Ihre Familie wusste zwar von der Scheidung, allerdings nichts von ihrer miserablen Lage. Es gab schon damals Streit, nachdem sie ihr Studium abgebrochen hatte und für James den Buckel krumm machte. Gelegentlich telefonierte sie noch mit ihrer Mutter, doch ihr Vater wollte nichts mit ihr zu tun haben. Er verweigerte absolut jede Kommunikation und es war schmerzhaft für Clara. Der eigene Vater, der sie wie auf Händen getragen hatte (ihr Held!) entzog sich eiskalt ihrem Wunsch auf Versöhnung und Nähe. Wegen einer schlechten Entscheidung...
„Miss De Brouche!“, erklang es heiter. „Schön Sie hier zu haben!“ Mister Peterson war aufgestanden und hielt ihr freudig die Hand hin. Sie war warm und sanft. „Wie war Ihre Anfahrt?“, fragte er gleich anschließend.

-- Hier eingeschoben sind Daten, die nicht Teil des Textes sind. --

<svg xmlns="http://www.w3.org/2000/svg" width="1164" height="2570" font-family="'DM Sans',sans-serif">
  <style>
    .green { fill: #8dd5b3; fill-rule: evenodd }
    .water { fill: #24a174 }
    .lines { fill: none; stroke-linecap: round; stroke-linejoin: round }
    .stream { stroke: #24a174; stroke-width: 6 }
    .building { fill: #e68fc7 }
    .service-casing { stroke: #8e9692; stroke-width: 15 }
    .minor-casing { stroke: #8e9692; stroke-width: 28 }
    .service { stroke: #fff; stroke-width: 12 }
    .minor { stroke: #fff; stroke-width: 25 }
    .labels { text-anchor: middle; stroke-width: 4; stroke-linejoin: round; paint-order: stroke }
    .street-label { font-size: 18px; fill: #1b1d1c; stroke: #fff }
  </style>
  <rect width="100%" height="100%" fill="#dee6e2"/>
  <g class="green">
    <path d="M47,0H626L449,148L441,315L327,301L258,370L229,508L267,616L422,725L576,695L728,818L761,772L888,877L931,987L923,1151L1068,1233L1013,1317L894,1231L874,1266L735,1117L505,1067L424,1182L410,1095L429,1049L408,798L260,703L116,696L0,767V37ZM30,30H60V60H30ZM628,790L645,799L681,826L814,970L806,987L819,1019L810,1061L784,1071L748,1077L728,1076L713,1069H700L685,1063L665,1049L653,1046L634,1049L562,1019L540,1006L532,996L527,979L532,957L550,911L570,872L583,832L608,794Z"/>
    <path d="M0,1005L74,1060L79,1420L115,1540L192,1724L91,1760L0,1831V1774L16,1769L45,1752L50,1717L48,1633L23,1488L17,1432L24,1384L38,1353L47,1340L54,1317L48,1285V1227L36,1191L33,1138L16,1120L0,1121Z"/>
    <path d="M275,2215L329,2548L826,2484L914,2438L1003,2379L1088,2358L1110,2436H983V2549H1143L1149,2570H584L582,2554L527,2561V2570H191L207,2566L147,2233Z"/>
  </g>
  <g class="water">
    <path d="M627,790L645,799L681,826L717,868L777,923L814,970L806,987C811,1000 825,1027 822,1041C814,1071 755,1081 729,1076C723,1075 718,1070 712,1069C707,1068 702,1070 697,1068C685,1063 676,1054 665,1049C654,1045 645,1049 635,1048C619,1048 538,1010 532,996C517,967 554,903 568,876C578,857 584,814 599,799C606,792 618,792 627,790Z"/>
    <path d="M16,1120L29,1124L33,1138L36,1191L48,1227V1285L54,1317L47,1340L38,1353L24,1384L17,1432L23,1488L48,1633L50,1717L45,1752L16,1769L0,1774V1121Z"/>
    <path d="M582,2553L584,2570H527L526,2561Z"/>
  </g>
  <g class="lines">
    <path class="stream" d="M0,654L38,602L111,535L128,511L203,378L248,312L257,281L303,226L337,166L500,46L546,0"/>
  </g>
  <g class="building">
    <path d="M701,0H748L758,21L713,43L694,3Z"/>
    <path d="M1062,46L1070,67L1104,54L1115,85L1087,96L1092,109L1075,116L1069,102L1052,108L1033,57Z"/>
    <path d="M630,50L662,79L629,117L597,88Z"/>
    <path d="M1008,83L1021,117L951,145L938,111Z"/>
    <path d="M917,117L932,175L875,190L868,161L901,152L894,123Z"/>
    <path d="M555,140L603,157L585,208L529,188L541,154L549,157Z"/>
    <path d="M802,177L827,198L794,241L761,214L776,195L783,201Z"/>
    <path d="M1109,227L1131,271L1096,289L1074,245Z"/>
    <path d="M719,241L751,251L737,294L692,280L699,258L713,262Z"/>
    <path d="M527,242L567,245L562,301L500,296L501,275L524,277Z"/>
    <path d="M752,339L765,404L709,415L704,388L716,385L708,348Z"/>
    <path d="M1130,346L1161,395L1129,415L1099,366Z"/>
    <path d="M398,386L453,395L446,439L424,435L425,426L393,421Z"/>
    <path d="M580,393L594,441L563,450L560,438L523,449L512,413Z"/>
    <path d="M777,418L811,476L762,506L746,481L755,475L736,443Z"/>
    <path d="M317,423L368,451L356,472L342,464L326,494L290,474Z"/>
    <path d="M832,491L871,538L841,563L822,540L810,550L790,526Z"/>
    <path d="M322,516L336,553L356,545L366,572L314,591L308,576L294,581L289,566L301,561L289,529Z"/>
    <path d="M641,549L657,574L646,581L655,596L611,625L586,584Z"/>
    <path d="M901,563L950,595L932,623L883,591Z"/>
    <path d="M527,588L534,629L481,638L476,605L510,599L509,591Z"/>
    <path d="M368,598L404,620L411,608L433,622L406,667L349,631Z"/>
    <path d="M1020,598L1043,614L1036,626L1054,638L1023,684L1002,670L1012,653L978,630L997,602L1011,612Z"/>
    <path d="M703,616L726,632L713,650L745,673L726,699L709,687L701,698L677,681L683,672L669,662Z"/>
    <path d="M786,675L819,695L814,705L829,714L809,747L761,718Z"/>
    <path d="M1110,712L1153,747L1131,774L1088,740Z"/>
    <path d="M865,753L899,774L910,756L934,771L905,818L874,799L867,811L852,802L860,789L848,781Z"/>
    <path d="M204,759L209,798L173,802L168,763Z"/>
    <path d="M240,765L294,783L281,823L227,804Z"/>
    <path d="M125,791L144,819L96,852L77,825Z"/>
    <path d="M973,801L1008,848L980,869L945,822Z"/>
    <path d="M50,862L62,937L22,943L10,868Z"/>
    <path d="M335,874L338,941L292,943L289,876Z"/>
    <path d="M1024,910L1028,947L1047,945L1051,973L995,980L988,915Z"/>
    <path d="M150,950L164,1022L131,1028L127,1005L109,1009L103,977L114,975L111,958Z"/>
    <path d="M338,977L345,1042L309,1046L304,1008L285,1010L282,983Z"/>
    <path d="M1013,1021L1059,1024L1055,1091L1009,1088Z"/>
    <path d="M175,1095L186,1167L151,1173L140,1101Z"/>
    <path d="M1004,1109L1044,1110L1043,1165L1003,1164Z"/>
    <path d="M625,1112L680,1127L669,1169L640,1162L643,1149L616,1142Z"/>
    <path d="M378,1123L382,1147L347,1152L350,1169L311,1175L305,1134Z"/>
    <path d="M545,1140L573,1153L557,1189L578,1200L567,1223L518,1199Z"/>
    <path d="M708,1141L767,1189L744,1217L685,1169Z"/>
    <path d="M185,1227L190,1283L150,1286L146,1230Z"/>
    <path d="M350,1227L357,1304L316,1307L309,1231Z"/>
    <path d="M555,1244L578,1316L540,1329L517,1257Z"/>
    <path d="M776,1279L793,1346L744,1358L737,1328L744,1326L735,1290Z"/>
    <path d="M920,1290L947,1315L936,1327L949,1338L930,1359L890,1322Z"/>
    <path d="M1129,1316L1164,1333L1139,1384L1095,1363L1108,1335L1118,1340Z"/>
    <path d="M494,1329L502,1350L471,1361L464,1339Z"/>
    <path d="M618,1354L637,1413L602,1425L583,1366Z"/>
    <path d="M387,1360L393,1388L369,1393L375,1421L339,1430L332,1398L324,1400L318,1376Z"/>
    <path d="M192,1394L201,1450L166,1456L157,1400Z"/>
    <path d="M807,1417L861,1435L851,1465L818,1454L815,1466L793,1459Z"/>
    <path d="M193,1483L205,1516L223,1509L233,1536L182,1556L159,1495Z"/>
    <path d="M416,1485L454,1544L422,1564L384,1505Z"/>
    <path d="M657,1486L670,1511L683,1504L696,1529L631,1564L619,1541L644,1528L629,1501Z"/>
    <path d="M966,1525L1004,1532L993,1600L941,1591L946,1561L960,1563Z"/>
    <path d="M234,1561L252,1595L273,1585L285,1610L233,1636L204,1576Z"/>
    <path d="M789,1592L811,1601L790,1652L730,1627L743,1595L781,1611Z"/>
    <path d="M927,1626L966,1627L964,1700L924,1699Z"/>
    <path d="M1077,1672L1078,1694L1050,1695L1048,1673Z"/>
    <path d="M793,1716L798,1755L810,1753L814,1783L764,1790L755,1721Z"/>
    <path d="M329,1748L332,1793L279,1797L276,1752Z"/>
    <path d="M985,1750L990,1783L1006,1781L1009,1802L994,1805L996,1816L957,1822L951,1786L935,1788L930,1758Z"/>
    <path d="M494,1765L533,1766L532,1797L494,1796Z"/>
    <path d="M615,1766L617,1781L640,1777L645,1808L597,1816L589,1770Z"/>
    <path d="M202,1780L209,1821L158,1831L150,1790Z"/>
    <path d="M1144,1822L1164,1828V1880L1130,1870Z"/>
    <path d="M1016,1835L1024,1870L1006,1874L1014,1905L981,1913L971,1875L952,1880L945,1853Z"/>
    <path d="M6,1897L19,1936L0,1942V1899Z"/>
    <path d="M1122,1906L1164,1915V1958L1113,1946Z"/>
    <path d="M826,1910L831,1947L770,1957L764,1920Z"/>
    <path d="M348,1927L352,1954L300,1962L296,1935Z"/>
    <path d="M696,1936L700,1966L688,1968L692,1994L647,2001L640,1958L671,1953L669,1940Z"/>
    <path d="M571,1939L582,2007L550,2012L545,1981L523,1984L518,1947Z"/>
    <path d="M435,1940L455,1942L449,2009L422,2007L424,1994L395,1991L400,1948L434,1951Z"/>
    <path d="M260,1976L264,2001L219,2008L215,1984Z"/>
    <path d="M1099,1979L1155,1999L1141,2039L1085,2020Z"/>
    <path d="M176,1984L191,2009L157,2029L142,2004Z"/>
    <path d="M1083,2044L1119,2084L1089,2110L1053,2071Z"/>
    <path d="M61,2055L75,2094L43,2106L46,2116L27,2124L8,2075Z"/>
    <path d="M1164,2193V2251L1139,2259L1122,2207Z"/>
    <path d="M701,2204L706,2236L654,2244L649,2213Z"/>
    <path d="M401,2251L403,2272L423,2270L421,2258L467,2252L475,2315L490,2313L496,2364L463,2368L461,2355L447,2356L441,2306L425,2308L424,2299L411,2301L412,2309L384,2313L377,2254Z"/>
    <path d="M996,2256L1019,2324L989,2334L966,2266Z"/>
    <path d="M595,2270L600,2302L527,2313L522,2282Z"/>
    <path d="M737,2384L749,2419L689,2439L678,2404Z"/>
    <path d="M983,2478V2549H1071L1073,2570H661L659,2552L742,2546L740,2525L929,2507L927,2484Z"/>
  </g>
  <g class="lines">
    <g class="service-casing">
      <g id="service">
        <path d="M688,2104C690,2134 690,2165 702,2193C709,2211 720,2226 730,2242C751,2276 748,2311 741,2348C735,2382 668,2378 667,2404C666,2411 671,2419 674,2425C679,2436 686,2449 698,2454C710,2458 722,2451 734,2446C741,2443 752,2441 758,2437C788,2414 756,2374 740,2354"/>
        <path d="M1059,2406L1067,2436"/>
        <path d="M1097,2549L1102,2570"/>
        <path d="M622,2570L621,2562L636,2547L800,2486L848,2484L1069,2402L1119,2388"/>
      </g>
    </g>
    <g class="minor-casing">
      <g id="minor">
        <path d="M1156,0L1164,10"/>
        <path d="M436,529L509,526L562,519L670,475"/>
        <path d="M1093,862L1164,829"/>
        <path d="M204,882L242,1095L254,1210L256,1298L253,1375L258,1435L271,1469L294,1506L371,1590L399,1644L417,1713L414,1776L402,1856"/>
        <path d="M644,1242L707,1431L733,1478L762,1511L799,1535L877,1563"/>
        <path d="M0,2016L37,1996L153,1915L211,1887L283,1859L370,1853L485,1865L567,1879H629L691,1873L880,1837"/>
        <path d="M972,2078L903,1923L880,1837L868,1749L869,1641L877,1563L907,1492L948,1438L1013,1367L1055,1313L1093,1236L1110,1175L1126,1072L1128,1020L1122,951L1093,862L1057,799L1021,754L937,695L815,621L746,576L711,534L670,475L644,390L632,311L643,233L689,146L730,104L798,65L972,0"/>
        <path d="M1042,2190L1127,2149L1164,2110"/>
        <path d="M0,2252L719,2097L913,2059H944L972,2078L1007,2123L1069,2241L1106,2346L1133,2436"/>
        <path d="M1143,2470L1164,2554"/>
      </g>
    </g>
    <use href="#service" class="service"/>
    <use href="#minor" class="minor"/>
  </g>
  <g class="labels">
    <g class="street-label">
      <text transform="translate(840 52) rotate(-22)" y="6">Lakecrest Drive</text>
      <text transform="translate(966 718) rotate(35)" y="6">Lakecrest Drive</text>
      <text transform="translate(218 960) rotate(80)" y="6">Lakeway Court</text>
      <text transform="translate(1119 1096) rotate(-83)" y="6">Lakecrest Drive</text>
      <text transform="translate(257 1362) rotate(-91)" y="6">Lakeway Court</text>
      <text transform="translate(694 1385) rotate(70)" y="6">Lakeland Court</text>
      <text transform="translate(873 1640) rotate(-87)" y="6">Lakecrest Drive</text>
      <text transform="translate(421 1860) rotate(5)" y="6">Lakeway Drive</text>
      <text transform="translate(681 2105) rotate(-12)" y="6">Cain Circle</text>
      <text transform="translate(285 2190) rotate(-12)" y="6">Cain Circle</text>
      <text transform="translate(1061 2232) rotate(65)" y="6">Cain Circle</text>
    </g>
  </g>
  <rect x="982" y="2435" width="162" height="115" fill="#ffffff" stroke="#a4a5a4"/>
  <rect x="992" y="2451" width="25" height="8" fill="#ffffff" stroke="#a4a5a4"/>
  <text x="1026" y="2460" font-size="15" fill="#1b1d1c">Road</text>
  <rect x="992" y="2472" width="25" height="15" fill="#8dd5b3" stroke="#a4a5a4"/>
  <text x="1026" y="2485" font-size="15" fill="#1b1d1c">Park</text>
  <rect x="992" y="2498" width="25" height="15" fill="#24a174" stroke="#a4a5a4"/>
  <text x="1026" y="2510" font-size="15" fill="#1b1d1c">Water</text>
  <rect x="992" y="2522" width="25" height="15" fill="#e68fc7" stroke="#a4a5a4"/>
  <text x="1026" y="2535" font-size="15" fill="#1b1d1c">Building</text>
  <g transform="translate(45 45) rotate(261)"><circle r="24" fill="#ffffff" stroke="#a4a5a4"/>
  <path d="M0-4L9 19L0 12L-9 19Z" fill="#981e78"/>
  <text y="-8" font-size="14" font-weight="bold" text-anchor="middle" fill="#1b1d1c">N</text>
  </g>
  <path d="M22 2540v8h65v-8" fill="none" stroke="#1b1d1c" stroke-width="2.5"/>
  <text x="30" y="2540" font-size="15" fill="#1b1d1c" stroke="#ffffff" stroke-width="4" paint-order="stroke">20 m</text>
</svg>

„Vielen Dank, Mister Peterson. Ich hatte viel Spaß. Zugfahrten sind überraschend lustig.“ Sie lachten gemeinsam und er bat sie Platz zu nehmen. Das Gespräch ging ganze drei Stunden und zwischendurch kam Eliza mit einem Mittagssnack herein. Irgendwann saßen sie zu dritt im Büro.
Es war familiär, heimelig, rosarot und sterbenslangweilig... Aber sicher.
Am späten Nachmittag brachte Mister Peterson Clara persönlich zum Bahnhof zurück. Als der Zug einfuhr, schüttelten sie einander die Hände und er lächelte sie väterlich an. „Kommen Sie gut nach Hause, Clara. Und nehmen Sie es mir nicht übel, wenn ich-“
Clara hielt die Luft an. Oh, nein... jetzt bitte keine Absage! Sämtliche Randbedingungen sind doch perfekt! „...wenn ich auf altmodische Art und Weise Ihren individuellen Arbeitsvertrag zusende. Postalisch. Mit Briefmarke!“ Er grinste sie breit über seine kleine Brille an und Clara fiel ein Stein vom Herzen.
„Danke, Mister Peterson! Ich freue mich auf die gemeinsame Zusammenarbeit in Ihrer Kanzlei.“ Er nickte und half ihr mit einer charmanten Bewegung in den Wagon.
Glücklich und erleichtert fuhr sie zurück nach Chicago. Ihr Leben ging nun spürbar bergauf!